+++ Excerpted records
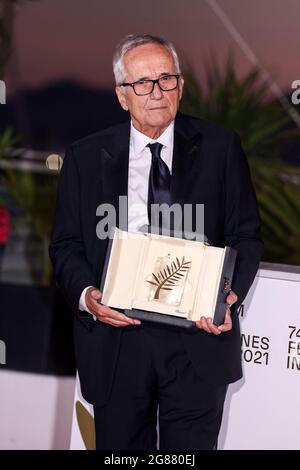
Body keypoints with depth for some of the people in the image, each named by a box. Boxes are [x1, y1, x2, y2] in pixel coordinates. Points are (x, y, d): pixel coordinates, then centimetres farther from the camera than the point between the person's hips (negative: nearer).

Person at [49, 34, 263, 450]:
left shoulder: (220, 148, 4)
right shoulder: (85, 158, 7)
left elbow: (245, 235, 5)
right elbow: (65, 244, 8)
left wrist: (230, 295, -13)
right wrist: (86, 295, -13)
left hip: (198, 340, -1)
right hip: (115, 338, 1)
++++++
*Exercise details*
Select every line in the rows above that contains the string "right", treating uppercase and lowercase as different. Copy each matching line in full.

*Result of this task*
right shoulder: (85, 158, 7)
right elbow: (65, 244, 8)
right wrist: (86, 295, -13)
right hip: (115, 338, 1)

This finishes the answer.